Copy the entries below with "populate" replaced by "fill" everywhere and every other detail left unchanged. Omit the pictures from your copy.

Data entries
━━━━━━━━━━━━━━━━

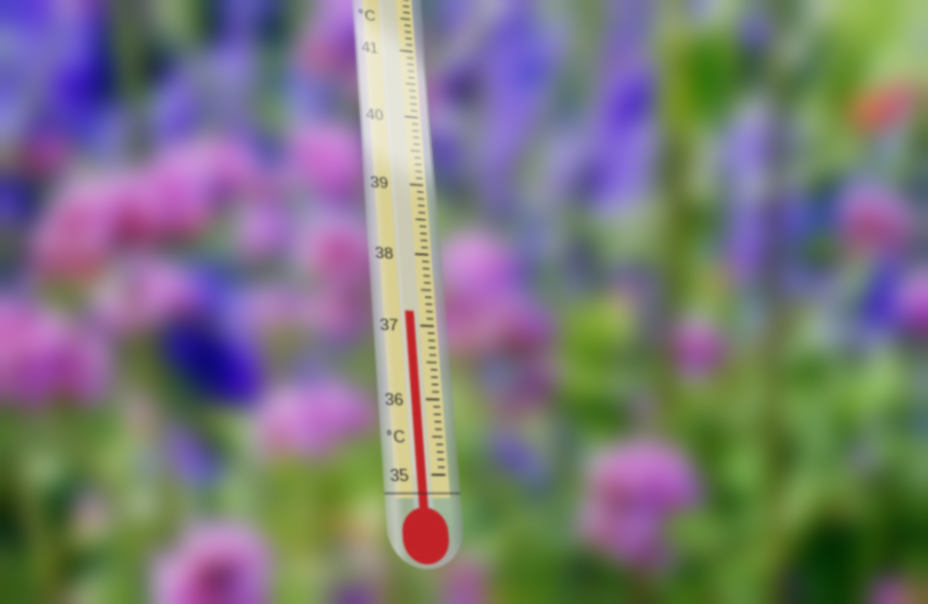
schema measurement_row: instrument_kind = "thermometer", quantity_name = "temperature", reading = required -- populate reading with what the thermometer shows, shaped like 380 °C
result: 37.2 °C
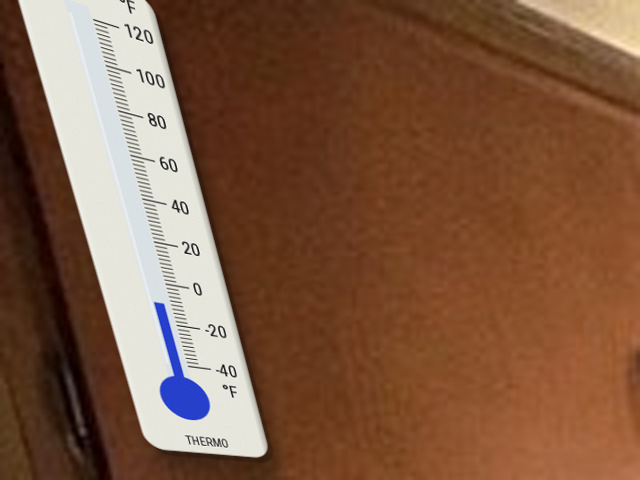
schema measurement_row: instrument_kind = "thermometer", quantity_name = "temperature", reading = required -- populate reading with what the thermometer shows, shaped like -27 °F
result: -10 °F
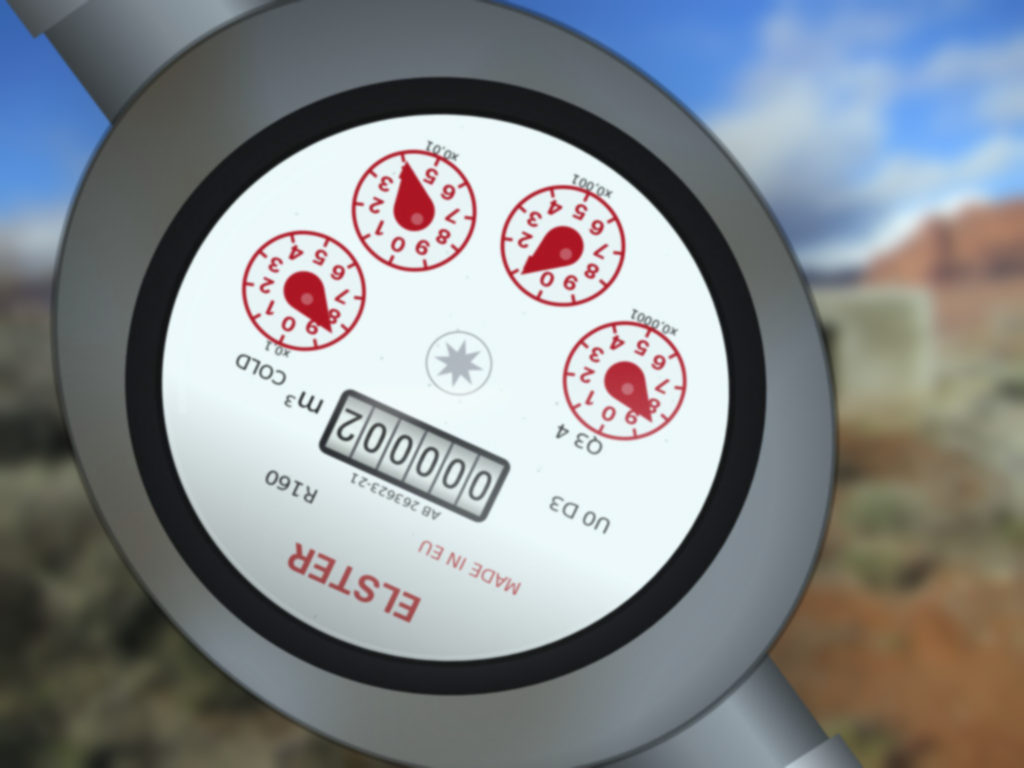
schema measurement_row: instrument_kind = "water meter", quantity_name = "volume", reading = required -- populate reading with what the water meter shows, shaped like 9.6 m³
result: 2.8408 m³
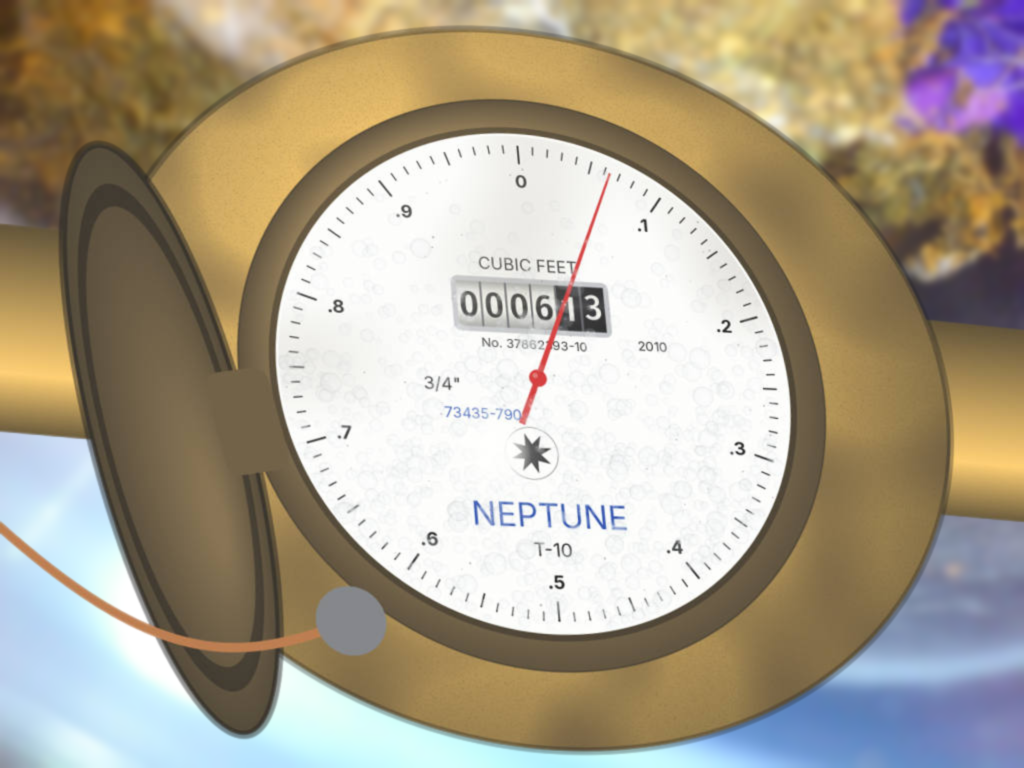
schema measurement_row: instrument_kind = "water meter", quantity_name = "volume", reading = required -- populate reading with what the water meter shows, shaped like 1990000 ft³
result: 613.06 ft³
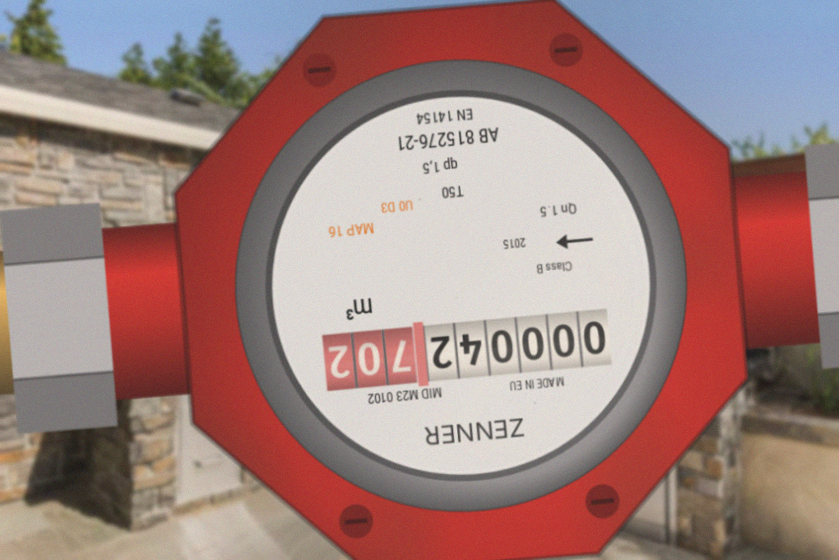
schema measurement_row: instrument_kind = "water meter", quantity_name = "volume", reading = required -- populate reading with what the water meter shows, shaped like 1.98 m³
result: 42.702 m³
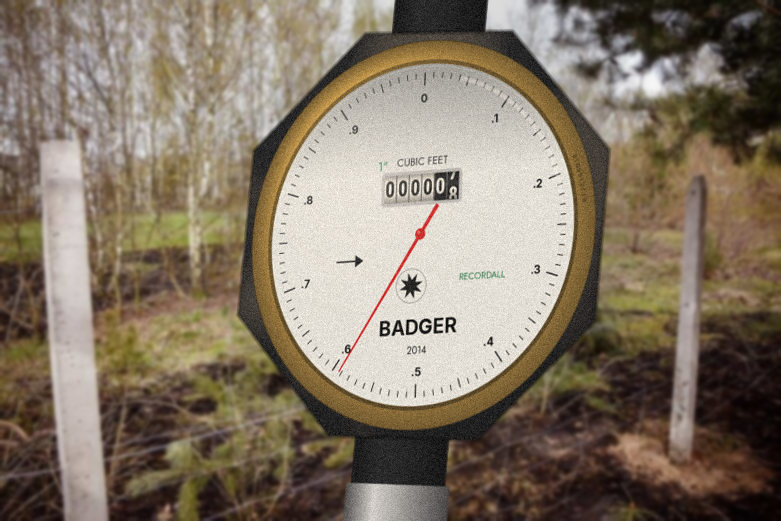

━━━━━━━━━━━━━━━━

SOLUTION ::
schema measurement_row: instrument_kind = "thermometer", quantity_name = "temperature", reading = required -- fill reading with what the thermometer shows, shaped like 380 °C
result: 37.2 °C
schema measurement_row: instrument_kind = "thermometer", quantity_name = "temperature", reading = required -- fill reading with what the thermometer shows, shaped like -27 °F
result: -10 °F
schema measurement_row: instrument_kind = "water meter", quantity_name = "volume", reading = required -- fill reading with what the water meter shows, shaped like 9.6 m³
result: 2.8408 m³
schema measurement_row: instrument_kind = "water meter", quantity_name = "volume", reading = required -- fill reading with what the water meter shows, shaped like 1990000 ft³
result: 613.06 ft³
schema measurement_row: instrument_kind = "water meter", quantity_name = "volume", reading = required -- fill reading with what the water meter shows, shaped like 1.98 m³
result: 42.702 m³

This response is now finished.